WHAT YOU ARE ASKED TO DO — Provide again, from the entries below, every line from the one containing "[159,495,227,506] rate Artist" through the one containing "[773,233,833,247] MySQLto ->", exactly as written, and no other line.

TASK INPUT —

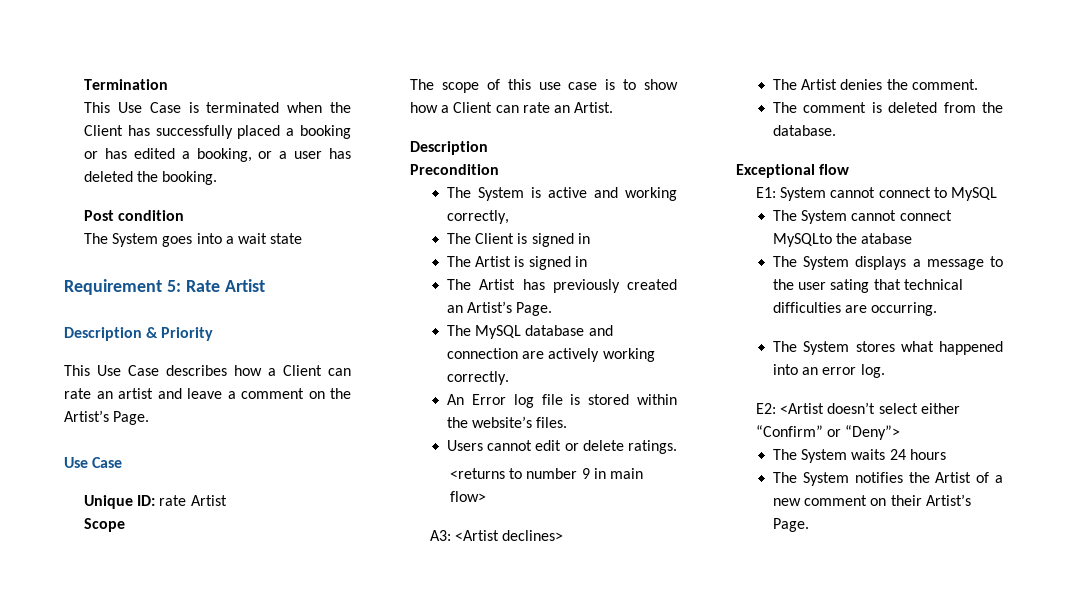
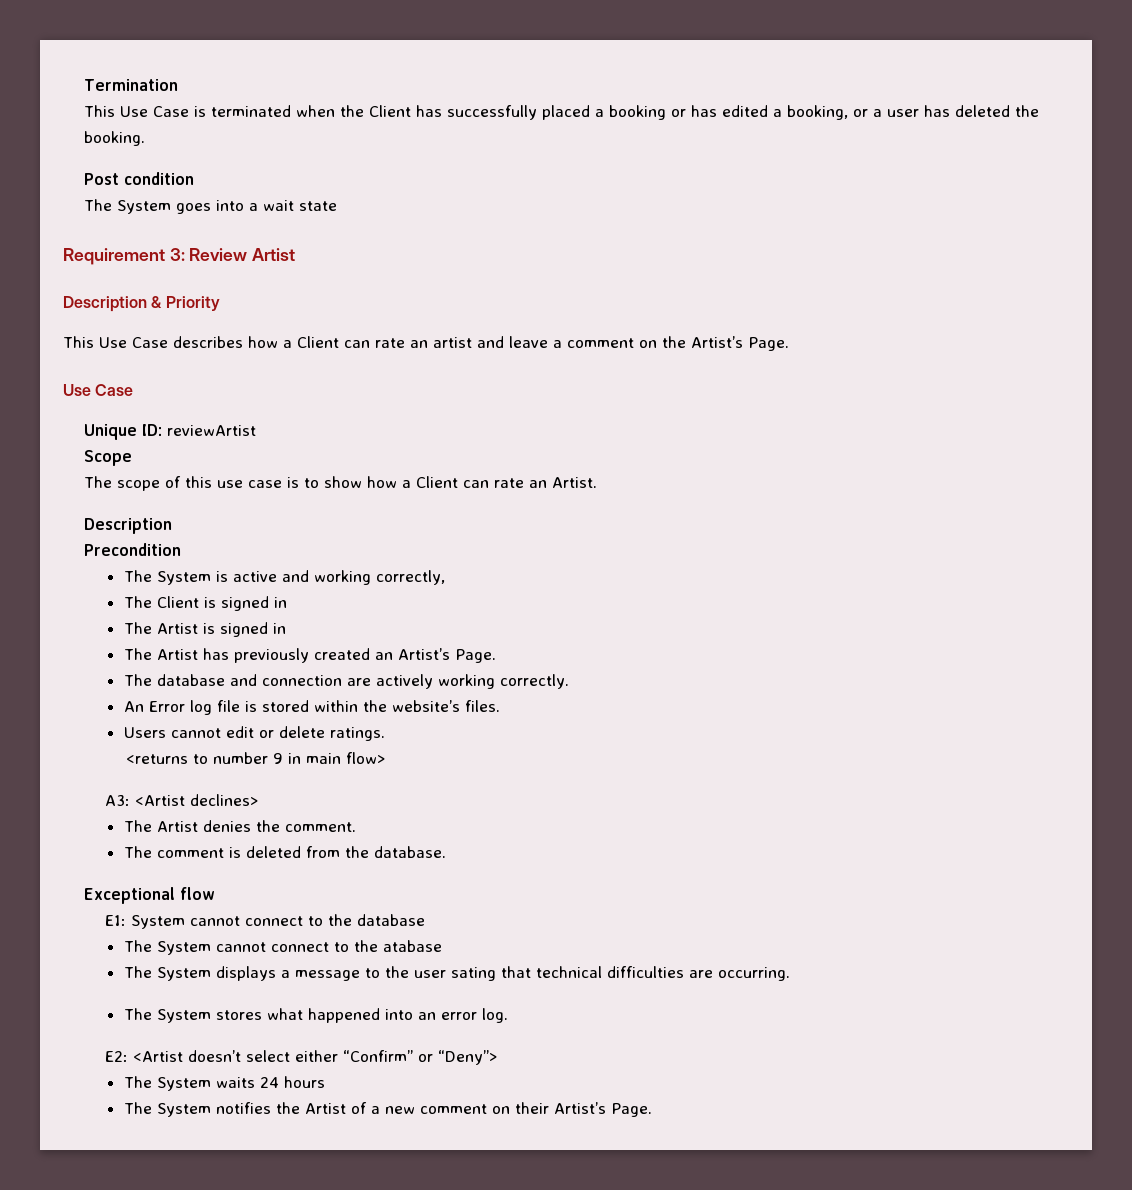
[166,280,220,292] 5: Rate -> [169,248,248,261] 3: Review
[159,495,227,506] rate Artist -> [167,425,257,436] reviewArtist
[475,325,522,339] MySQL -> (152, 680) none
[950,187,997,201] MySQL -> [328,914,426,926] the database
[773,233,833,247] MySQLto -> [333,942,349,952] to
==
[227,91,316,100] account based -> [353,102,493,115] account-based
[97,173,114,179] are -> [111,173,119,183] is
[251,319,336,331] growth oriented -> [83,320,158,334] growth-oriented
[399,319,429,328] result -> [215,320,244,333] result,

SOLUTION TO THIS EXERCISE —
[159,495,227,506] rate Artist -> [167,425,257,436] reviewArtist
[475,325,522,339] MySQL -> (152, 680) none
[950,187,997,201] MySQL -> [328,914,426,926] the database
[773,233,833,247] MySQLto -> [333,942,349,952] to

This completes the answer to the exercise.